*** Opening of Records provided ***

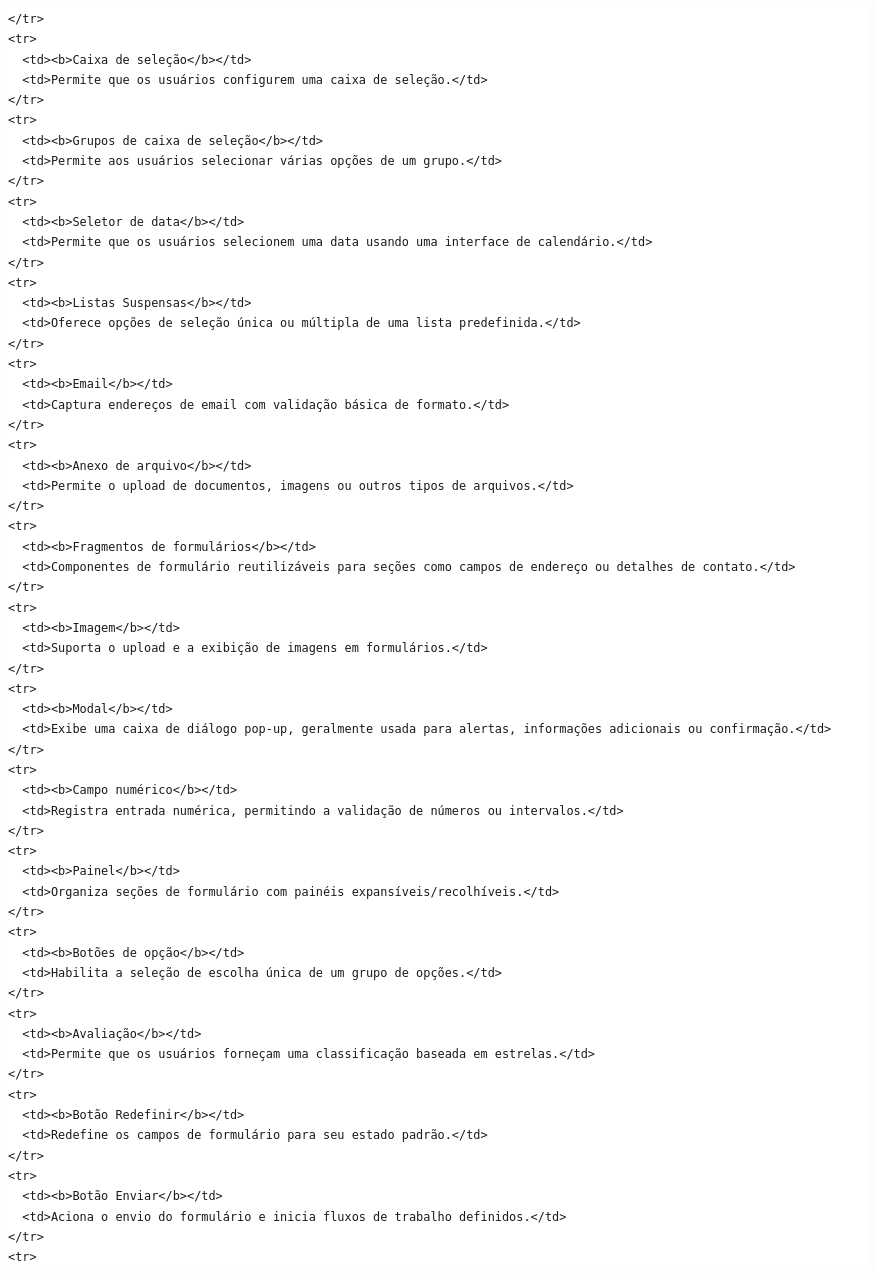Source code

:     </tr>
    <tr>
      <td><b>Caixa de seleção</b></td>
      <td>Permite que os usuários configurem uma caixa de seleção.</td>
    </tr>
    <tr>
      <td><b>Grupos de caixa de seleção</b></td>
      <td>Permite aos usuários selecionar várias opções de um grupo.</td>
    </tr>
    <tr>
      <td><b>Seletor de data</b></td>
      <td>Permite que os usuários selecionem uma data usando uma interface de calendário.</td>
    </tr>
    <tr>
      <td><b>Listas Suspensas</b></td>
      <td>Oferece opções de seleção única ou múltipla de uma lista predefinida.</td>
    </tr>
    <tr>
      <td><b>Email</b></td>
      <td>Captura endereços de email com validação básica de formato.</td>
    </tr>
    <tr>
      <td><b>Anexo de arquivo</b></td>
      <td>Permite o upload de documentos, imagens ou outros tipos de arquivos.</td>
    </tr>
    <tr>
      <td><b>Fragmentos de formulários</b></td>
      <td>Componentes de formulário reutilizáveis para seções como campos de endereço ou detalhes de contato.</td>
    </tr>
    <tr>
      <td><b>Imagem</b></td>
      <td>Suporta o upload e a exibição de imagens em formulários.</td>
    </tr>
    <tr>
      <td><b>Modal</b></td>
      <td>Exibe uma caixa de diálogo pop-up, geralmente usada para alertas, informações adicionais ou confirmação.</td>
    </tr>
    <tr>
      <td><b>Campo numérico</b></td>
      <td>Registra entrada numérica, permitindo a validação de números ou intervalos.</td>
    </tr>
    <tr>
      <td><b>Painel</b></td>
      <td>Organiza seções de formulário com painéis expansíveis/recolhíveis.</td>
    </tr>
    <tr>
      <td><b>Botões de opção</b></td>
      <td>Habilita a seleção de escolha única de um grupo de opções.</td>
    </tr>
    <tr>
      <td><b>Avaliação</b></td>
      <td>Permite que os usuários forneçam uma classificação baseada em estrelas.</td>
    </tr>
    <tr>
      <td><b>Botão Redefinir</b></td>
      <td>Redefine os campos de formulário para seu estado padrão.</td>
    </tr>
    <tr>
      <td><b>Botão Enviar</b></td>
      <td>Aciona o envio do formulário e inicia fluxos de trabalho definidos.</td>
    </tr>
    <tr>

*** Close of Records provided ***

◆ **Task statement**: Tally the lines in the entries above that hold the string "validação" and state the tally alone.

◆ **Response area**: 2